> _GOAL OF THE EXERCISE_
Rewrite the rows below, replacing every "photo" with "image" and changing nothing else. Omit the pictures from your answer.
# # # # #
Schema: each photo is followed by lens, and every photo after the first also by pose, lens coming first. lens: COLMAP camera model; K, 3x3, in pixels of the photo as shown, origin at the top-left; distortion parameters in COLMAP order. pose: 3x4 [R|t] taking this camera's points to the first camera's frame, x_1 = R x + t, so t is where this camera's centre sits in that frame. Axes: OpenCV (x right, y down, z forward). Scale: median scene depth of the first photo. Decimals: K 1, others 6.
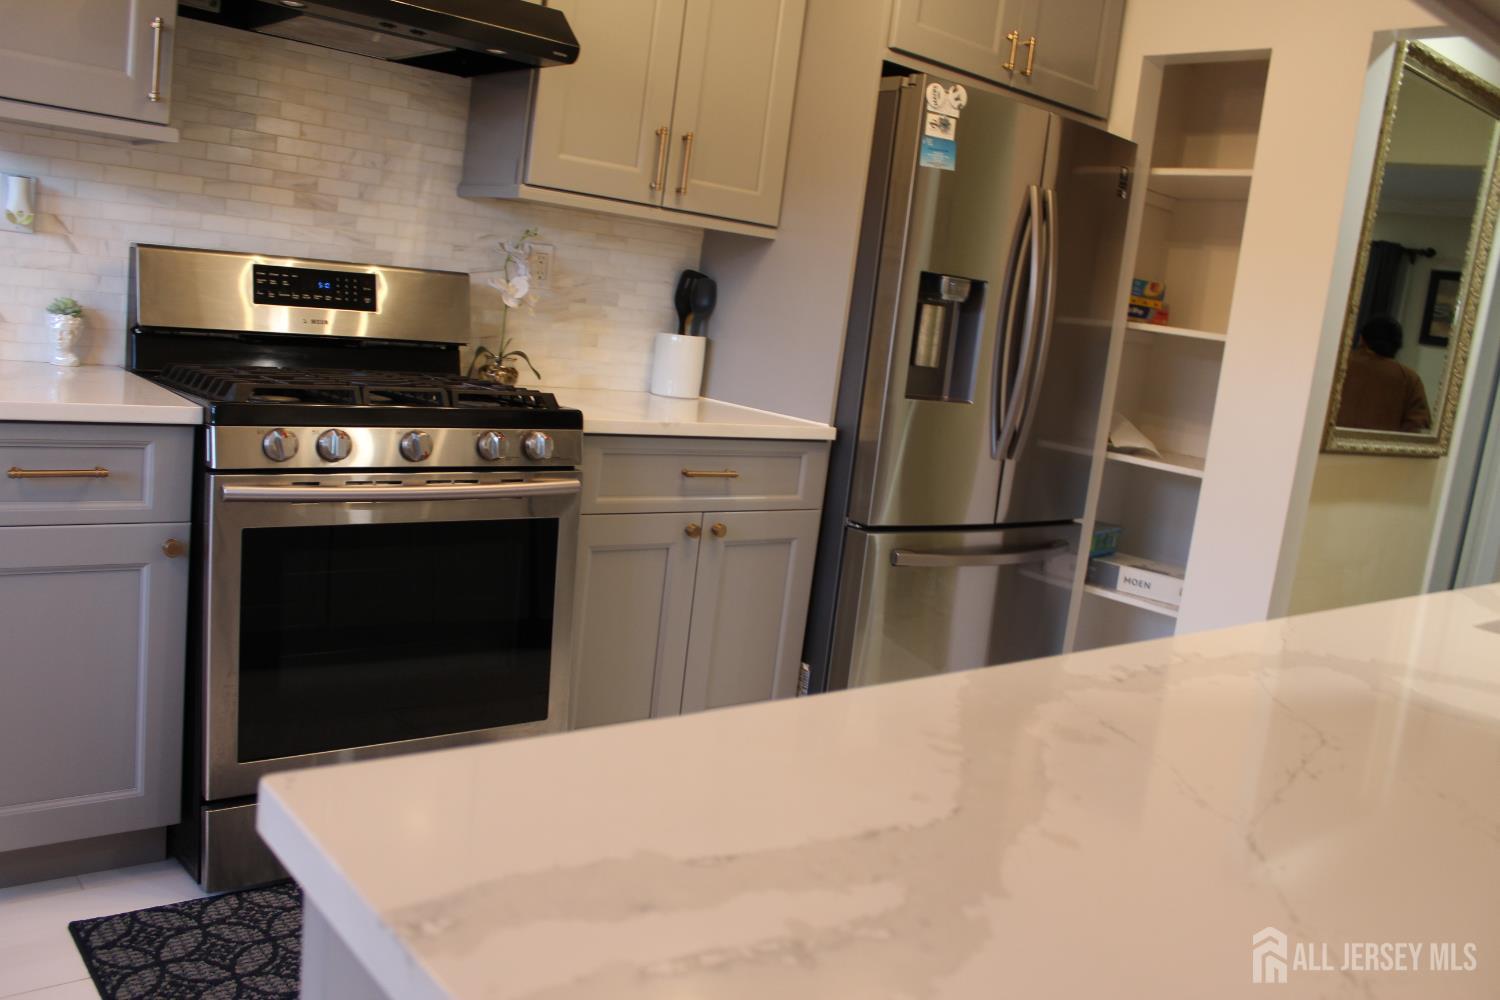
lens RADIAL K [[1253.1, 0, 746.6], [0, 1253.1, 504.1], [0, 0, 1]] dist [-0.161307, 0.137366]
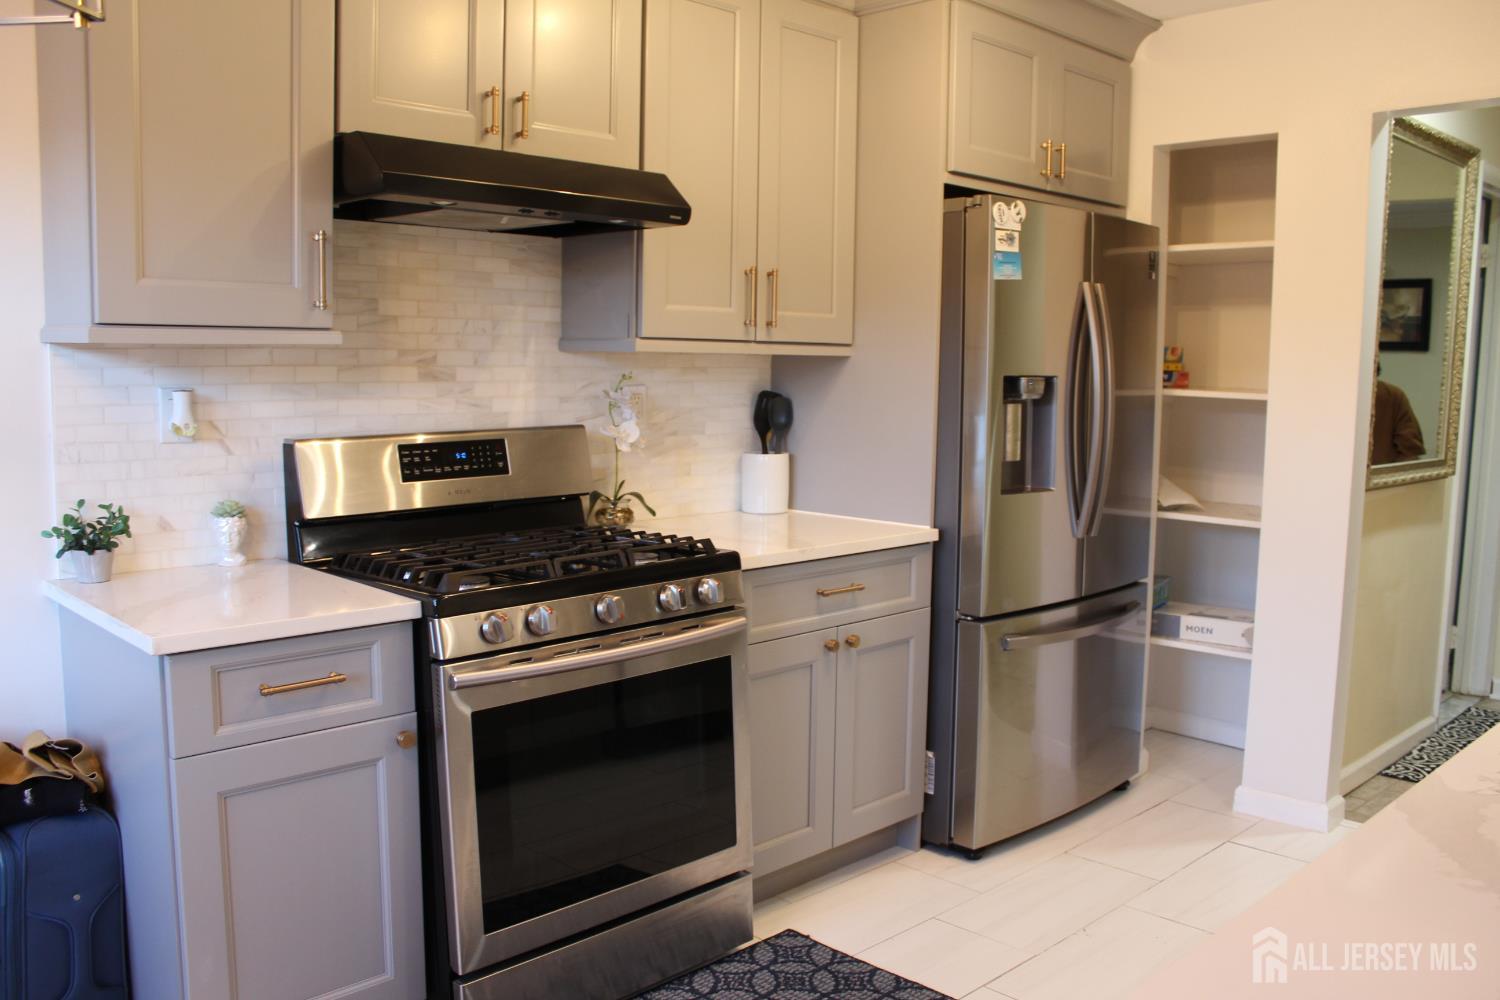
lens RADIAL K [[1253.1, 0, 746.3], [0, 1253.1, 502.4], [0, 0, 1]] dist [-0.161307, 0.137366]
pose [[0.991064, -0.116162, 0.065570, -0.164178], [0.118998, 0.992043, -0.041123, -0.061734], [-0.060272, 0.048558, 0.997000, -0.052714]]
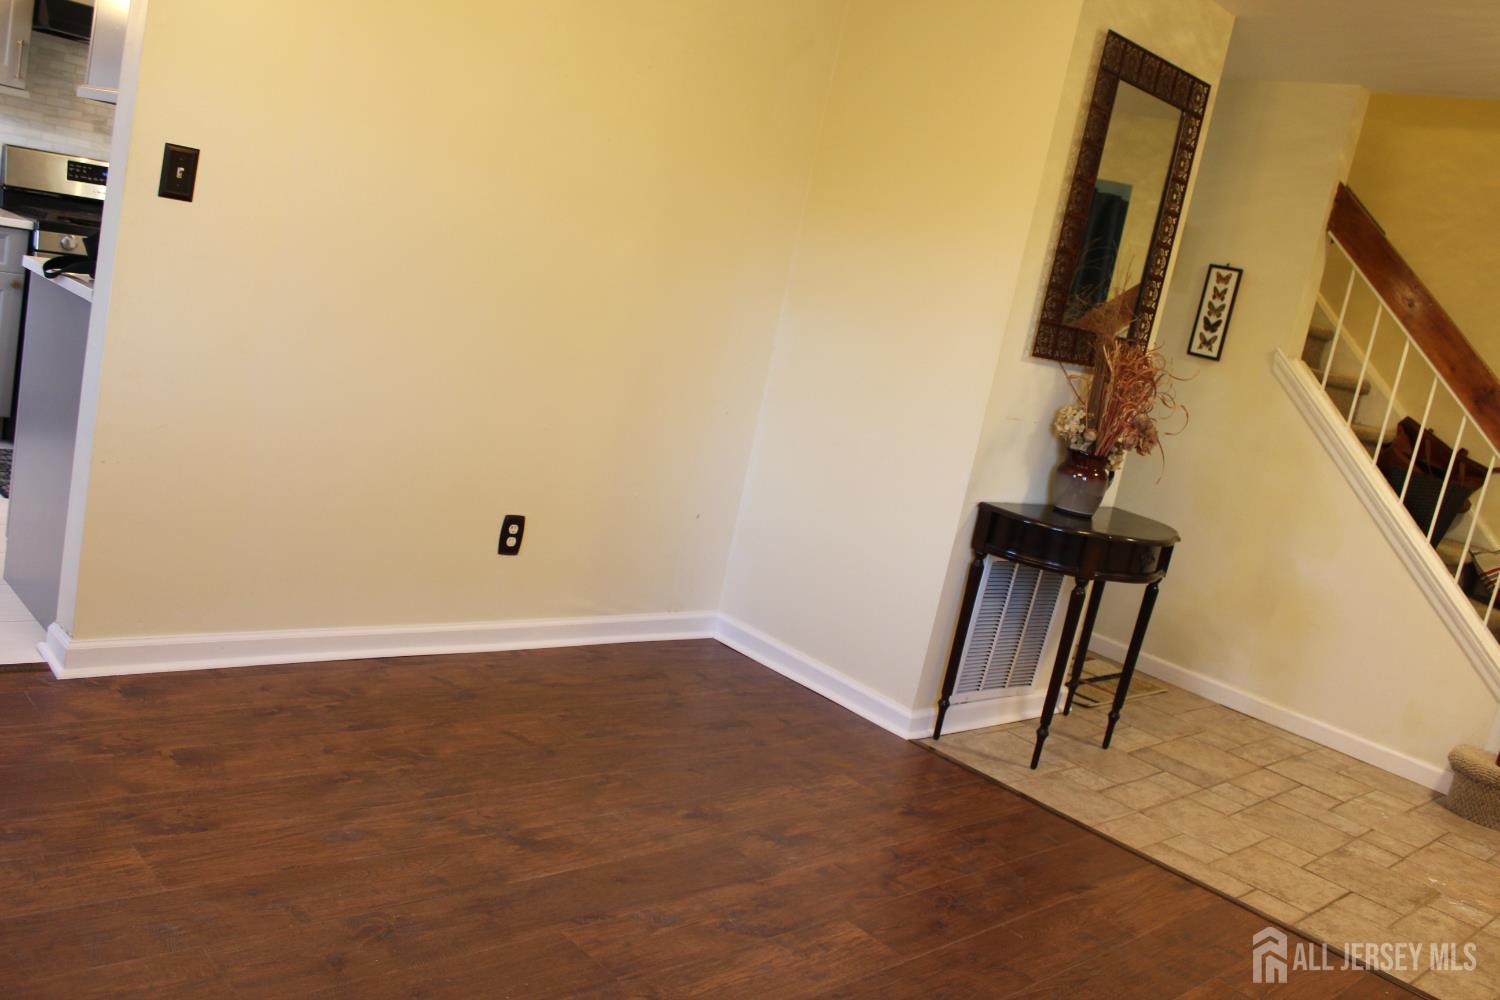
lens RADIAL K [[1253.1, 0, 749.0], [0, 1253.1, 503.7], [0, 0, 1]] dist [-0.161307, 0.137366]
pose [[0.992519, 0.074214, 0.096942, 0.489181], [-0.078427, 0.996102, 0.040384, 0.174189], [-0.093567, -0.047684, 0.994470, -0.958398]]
# # # # #
> _RESULT_
Schema: each image is followed by lens, and every image after the first also by pose, lens coming first. lens: COLMAP camera model; K, 3x3, in pixels of the image as shown, origin at the top-left; distortion parameters in COLMAP order. pose: 3x4 [R|t] taking this camera's points to the first camera's frame, x_1 = R x + t, so t is where this camera's centre sits in that frame. Axes: OpenCV (x right, y down, z forward). Scale: median scene depth of the first image. Decimals: K 1, others 6.
lens RADIAL K [[1253.1, 0, 746.6], [0, 1253.1, 504.1], [0, 0, 1]] dist [-0.161307, 0.137366]
lens RADIAL K [[1253.1, 0, 746.3], [0, 1253.1, 502.4], [0, 0, 1]] dist [-0.161307, 0.137366]
pose [[0.991064, -0.116162, 0.065570, -0.164178], [0.118998, 0.992043, -0.041123, -0.061734], [-0.060272, 0.048558, 0.997000, -0.052714]]
lens RADIAL K [[1253.1, 0, 749.0], [0, 1253.1, 503.7], [0, 0, 1]] dist [-0.161307, 0.137366]
pose [[0.992519, 0.074214, 0.096942, 0.489181], [-0.078427, 0.996102, 0.040384, 0.174189], [-0.093567, -0.047684, 0.994470, -0.958398]]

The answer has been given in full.